Adela avait enregistré chaque information. Et chacune d'entre elle se heurtait à l'océan de rationalité qui imprégnait son esprit. Elles tentaient de se frayer un passage, de s'ancrer, mais tout cela paraissait tellement incroyable.

— Donc, vous êtes une créature. Un vampire. Ainsi que tous ceux qui habitent ce manoir.

— Sans entrer dans les détails un peu complexes, nous sommes des diogonos. Les vampires sont nos enfants. Mais pour vous, nous serons des vampires. Nous sommes de toute façon astreints au sang de la même manière.

— Astreint au sang.

— C'est ça.

— Comment faites-vous pour ne pas me …

— Pour ne pas vous sauter dessus et vous vider de la plus petite goutte...

Hendry éclata de rire. Et ce rire ne détendit pas du tout l'atmosphère. Adela le trouvait sinistre et elle frémit.

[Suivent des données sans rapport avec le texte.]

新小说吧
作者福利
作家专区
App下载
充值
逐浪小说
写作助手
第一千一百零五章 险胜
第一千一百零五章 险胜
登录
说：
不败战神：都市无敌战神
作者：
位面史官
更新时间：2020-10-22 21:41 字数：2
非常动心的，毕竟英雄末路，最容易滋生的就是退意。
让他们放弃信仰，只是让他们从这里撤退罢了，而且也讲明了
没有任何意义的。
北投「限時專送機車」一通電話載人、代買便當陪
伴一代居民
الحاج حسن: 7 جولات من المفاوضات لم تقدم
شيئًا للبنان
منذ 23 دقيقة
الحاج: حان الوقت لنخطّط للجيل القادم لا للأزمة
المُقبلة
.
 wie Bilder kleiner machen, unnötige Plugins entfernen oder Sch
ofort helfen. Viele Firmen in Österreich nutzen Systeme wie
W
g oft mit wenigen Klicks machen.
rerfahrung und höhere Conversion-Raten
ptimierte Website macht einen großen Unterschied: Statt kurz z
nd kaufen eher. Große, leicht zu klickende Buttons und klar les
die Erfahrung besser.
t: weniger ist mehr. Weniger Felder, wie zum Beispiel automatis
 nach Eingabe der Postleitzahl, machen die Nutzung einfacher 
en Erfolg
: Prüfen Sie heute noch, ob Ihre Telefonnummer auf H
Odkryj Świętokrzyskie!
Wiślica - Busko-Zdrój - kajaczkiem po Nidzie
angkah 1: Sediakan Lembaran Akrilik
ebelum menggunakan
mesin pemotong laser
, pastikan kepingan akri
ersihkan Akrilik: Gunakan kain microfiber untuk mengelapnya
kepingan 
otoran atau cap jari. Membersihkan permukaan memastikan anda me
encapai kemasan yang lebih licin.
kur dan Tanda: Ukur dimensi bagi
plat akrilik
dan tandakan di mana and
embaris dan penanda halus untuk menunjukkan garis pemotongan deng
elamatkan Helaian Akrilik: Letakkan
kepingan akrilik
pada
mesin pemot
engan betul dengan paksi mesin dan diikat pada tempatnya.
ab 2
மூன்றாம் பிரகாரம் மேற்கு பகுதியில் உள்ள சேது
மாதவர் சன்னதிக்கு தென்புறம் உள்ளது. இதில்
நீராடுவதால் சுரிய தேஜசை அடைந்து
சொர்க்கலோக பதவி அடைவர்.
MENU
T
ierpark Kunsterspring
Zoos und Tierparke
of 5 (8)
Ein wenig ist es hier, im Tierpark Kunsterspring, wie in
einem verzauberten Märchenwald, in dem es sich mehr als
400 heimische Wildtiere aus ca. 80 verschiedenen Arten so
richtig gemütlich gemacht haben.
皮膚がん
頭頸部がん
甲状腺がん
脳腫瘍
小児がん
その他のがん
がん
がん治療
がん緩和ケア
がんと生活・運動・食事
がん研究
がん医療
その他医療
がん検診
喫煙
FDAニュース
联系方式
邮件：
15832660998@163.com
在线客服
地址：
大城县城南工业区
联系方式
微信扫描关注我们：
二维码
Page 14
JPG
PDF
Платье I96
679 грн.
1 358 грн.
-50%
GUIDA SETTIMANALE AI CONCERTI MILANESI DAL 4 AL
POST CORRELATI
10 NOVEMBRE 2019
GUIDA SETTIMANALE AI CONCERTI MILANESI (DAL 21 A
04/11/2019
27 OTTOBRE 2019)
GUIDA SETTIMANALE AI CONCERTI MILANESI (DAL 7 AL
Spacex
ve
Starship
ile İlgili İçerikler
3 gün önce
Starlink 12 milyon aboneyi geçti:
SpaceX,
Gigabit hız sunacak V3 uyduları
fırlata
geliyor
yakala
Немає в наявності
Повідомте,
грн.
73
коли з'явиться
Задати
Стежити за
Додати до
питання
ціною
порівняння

— Nous n'avons pas de pulsions. Nous avons juste besoin de nous nourrir de temps à autre comme vous. Je suppose que quand vous avez faim, vous ne vous jetez pas sur la nourriture comme une bête sauvage. Nous ne sommes pas différents.

Adela revoyait Pàl. Sa sauvagerie. Sa férocité. Hendry lui mentait.

— Bien sûr que si, dit-elle avec courage en le regardant droit dans les yeux, j'ai vu Monsieur Skene se nourrir, et ça n'avait rien de civilisé.

— Hum ! Oui, Pàl. Pàl a toujours été un peu à part. Mais la situation exigeait qu'il soit brutal. Il ne faut pas lui en vouloir, il devait vous sauver et se sauver lui-même. Cette sorcière était... Pàl est un homme d'honneur sur qui l'on peut compter. Ce qui n'est pas le cas de tous les diogonos, loin de là.

— Merci Hendry, mais je ne crois pas avoir besoin de justifier mes actes, ni ce que je suis.

Pàl Skene se tenait adossé à la porte de la bibliothèque. Adela se demanda depuis combien de temps il était là. Le visage contrarié comme à chaque fois qu'il la voyait, il s'adressa à eux de manière sèche.

— Il est temps d'y aller. L'enfant est prête. Vos valises sont déjà parties.